Mu2e Home
Deprecated art Services
Search
Mu2e@Work

This page describes services that are distributed as part of art and which are now deprecated. Please switch to using their replacements as soon as possible. The replacements are described on the page describing services provided by art.
  1. Timing
  2. SimpleMemoryCheck


Timing

This service is deprecated. For it's replacement see the documentation for the TimeTracker service.

There are two sources of timing information available in art, the Timing service and timers that are part of the scheduler. The Timing service is off by default but can be turned on in the .fcl file. The timers in the scheduler are always on and the detail-level in the printout can be controlled in the .fcl files.

By default, the only timing information printed out is a short summary at the end of job, for example

TimeReport ---------- Time  Summary ---[sec]----
TimeReport CPU = 83.994231 Real = 83.998495
This printout comes from the scheduler and is obtained using the system call getrusage. The printed numbers represent the sum of times spent in the per-event methods of each module, including producers, filters, analyzers, and output modules. I believe, but am not sure that the per-event time in the source module is included. Another way to say the same thing is that the time spent in constructors, begin/end Job/Run/SubRun are not counted in these numbers.

It is not completely clear to me what the precision of the underlying clocks are. The underlying system call, getrusage, reports times to the microsecond but it is not clear which of the low order bits are significant. A survey of web sites has only confused the matter. My current best guess is that the precision is sub-ms and may be on the order of 10's of micro seconds.

Much more detailed end-of-job timing information is available from the scheduler by adding the following fragment after the close of the services block in your .fcl file:

services.scheduler.wantSummary: true

Much more detailed, but less precise, information is available by using the timing service. This service is off by default but, when enabled, it prints out crude timing information after each call to each module's per-event member function; it prints elapsed wall clock time, not CPU time.
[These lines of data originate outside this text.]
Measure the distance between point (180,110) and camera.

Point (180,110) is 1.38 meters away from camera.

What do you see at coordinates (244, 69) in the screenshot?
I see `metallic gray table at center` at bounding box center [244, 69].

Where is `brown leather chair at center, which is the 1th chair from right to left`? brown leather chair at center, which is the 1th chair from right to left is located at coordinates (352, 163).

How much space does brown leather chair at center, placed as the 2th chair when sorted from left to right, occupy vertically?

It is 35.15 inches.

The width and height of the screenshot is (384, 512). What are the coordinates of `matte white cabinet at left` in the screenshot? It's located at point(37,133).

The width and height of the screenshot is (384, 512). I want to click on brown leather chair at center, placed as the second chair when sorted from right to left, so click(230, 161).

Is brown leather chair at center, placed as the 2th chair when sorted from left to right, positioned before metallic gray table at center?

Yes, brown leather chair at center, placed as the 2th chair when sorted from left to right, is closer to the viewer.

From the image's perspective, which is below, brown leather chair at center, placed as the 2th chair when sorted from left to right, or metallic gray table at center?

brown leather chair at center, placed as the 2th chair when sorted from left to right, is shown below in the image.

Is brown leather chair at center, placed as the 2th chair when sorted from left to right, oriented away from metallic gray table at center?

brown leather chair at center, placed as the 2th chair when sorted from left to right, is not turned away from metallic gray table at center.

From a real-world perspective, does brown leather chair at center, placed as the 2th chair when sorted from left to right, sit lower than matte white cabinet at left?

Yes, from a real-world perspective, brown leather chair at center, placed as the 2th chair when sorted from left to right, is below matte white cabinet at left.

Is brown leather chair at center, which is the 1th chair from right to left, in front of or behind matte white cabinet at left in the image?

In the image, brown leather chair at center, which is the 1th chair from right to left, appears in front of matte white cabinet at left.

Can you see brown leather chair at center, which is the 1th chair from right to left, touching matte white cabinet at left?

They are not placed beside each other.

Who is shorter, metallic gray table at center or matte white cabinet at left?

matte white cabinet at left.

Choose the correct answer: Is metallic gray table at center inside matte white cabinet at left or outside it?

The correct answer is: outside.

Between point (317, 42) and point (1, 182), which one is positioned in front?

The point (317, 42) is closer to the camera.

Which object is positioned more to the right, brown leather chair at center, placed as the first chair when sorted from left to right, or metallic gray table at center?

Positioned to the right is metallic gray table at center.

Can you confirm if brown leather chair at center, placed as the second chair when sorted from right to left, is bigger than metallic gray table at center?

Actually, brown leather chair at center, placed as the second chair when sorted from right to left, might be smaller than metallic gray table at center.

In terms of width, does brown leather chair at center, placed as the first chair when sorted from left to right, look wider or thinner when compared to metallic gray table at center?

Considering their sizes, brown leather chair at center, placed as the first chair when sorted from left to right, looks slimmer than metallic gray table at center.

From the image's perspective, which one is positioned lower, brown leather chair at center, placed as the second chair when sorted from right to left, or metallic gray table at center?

The underlying system call is gettimeofday, which reports times to 1 micro-sec but which the man page says, has a resolution of 10 ms. Moreover the underlying timer is subject to jumps or drift induced by NNTP synchronization events. There is no way to enable the timing service from the command line. To enable the default behaviour, put the follownig fragment in the services section of your .fcl file:

services : {
   Timing : {}
}
To supress the information printed after each call to each module, and get only an end of job summary, set the summaryOnly parameter to true:
services : {
   Timing : { summaryOnly : true }
}
The sourcecode to make the printout from scheduler can be found at: If you want more details about what the times reported by the scheduler actually mean, you can start exploring from here.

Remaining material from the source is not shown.